Should the state establish safe zones where homeless can reside in temporary shelters until they can transition to permanent housing? (Hygiene facilities and necessary social services would be provided on these state designated sites.)
I voted Yes. With thousands of homeless, and the time it takes to build permanent housing, we don’t stand a chance of making a dent in the problem without creating some versions of safe zones. Personally, I prefer smaller zones in many places, because there are fewer problems with smaller groups of people than with large ones. I also prefer some of the innovative pre-fab micro-shelters to tents, because they’re better for a more hygienic and healthy residential area.
The bill is in House Finance. I believe there are other versions, as well as opportunities to put funding in the budget bill.
Should sunscreens with oxybenzone be banned? (Studies have shown oxybenzone damages the reef.)
I voted Yes. There are sunscreens currently on the market that do not contain these chemicals. These chemicals have been shown to harm human health as well as the reef. Let’s switch already.
The bill is waiting to be heard by House Finance for the final committee hearing.
Shall Hawaii establish a way for all private sector workers to save for retirement through automatic payroll deductions? (Currently 50% of private sector workers work for employers who do not offer a 401K retirement plan. Eight other states have established state-wide 401K retirement plans that are managed by privately run, low-cost investment funds. These plans help lower wage workers save for retirement.)
I voted Yes. And, for the record, this was a bill I introduced.
To me, it’s a matter of fairness. People who work for bigger businesses and/or higher-income jobs have access to 401K retirement accounts where they can take pre-tax wages and save for retirement.
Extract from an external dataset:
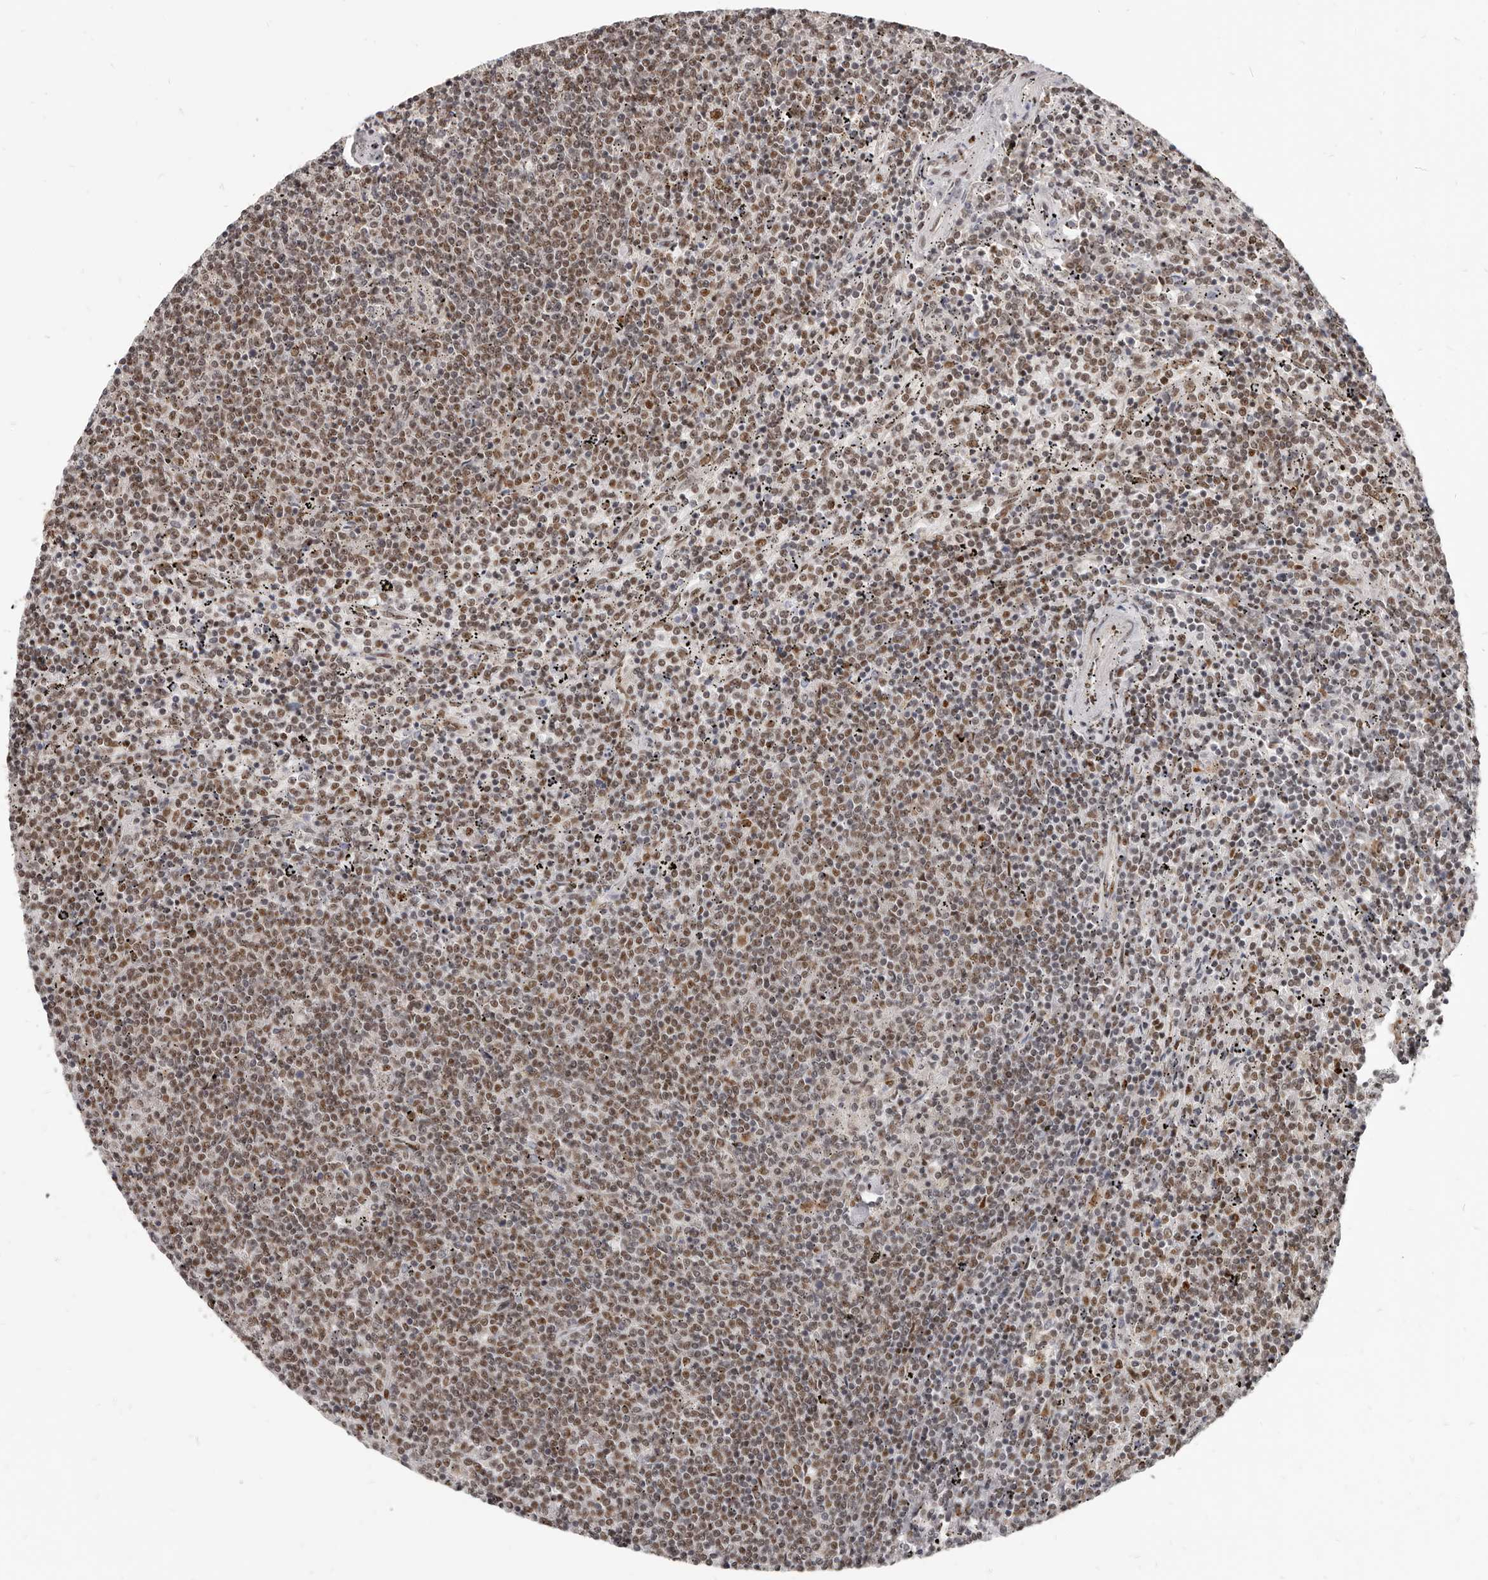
{"staining": {"intensity": "moderate", "quantity": ">75%", "location": "nuclear"}, "tissue": "lymphoma", "cell_type": "Tumor cells", "image_type": "cancer", "snomed": [{"axis": "morphology", "description": "Malignant lymphoma, non-Hodgkin's type, Low grade"}, {"axis": "topography", "description": "Spleen"}], "caption": "A medium amount of moderate nuclear expression is present in about >75% of tumor cells in lymphoma tissue.", "gene": "ATF5", "patient": {"sex": "female", "age": 50}}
About half of our small businesses don’t have the capacity to set up these 401K accounts, and are less able to compete for employees.
This bill would let low wage workers save pre-tax wages for their own retirement, and allow small businesses to be more competitive for workers, and reduce reliance on state benefits as people enter their kupuna years with more savings under their belt.
The bill is in the House Finance Committee for final hearing.